On the other hand, introduction of no load funds could add another dimension to MF industry and would lead to the birth of a new breed of fee-based financial advisers. This model is already prevalent in the US where investors can negotiate the entry load with distributors and the same is transparently mentioned in the application form and account statement.
So depending on investors' perceived value of advice/service he is getting from distributor, the entry load can be negotiated anywhere between 0 and 5% as per market practice. In this scenario, many distributors offer 'No Load' plans to investors and are compensated mainly by ongoing trail fees. This model allows all types of distribution channels to co-exist and flourish, from discount brokers to high end advisors. The main beneficiary here is the investor who gets a choice of multiple service models. A graded scale where different people pay for different levels of service. MFs in India so far works on a uniform load structure to lend simplicity from a mass scale operations point of view. The graded structure though complicated to implement will help regulators achieve the objective of lowering the cost of purchase for sophisticated investors.
The proposal to waive entry loads for direct investors will come as a double whammy for distributors who were four years ago debarred by Sebi regulations from offering rebates/ passbacks to investors out of their brokerage earned. If Rebates were legal, then distributors would at least have an option to compensate investors who are looking for lower charges for investing in MFs as per current proposal. In fact, Rebates (if legalised) can be a way of reducing investors costs of buying a MF. In some markets around the world, the broker and investor negotiate the Rebate out of the entry load and the same is transparently paid to investor in the form of additional units allotted by the Fund. This entire arrangement is transparently captured on the application form itself. The irony of this proposal is that the very stakeholder for whom it has been mooted may turn out to be the loser in the end. The retail investor is the backbone of our financial system. He is the one who deserves better service and advice from different market players.
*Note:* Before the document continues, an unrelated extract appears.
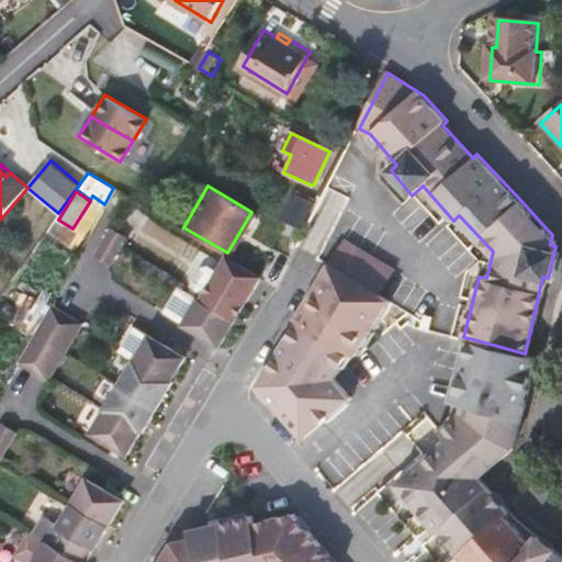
[(282,217),(301,227),(314,203),(295,193),(282,217)]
Initially it may be exciting for retail investor to go directly to a MF and save entry load on his investment. But later when he needs advice on 'topping up' his investments or 'selling', if fund performance dips, there will be no after sales service available. MF is not a passive investment like Insurance which you buy for 20 years and put in the locker. Here you need active advice and it is inconceivable performing this role without active participation of a financial advisor. Sure, this policy will be investor friendly for the rich man in the big city but what about the small investor who is an employee of ONGC in Dibrugarh. Who will serve this investor
Is there room for improvement in standard of financial advice offered in India and the answer is definitely yes. There are other proposals like Regulation and Certification of Financial Advisors, which will help towards this cause. But the point to be noted is that encouraging direct investment by investors is not the solution rather it will further worsen the situation. Remember, retirees investing directly in technology fund IPOs in 2000 and burning their fingers.
If the regulator wishes to reduce the cost of purchase for MF investors, it can be done by introducing the variable entry load model where the pricing gets determined by market forces.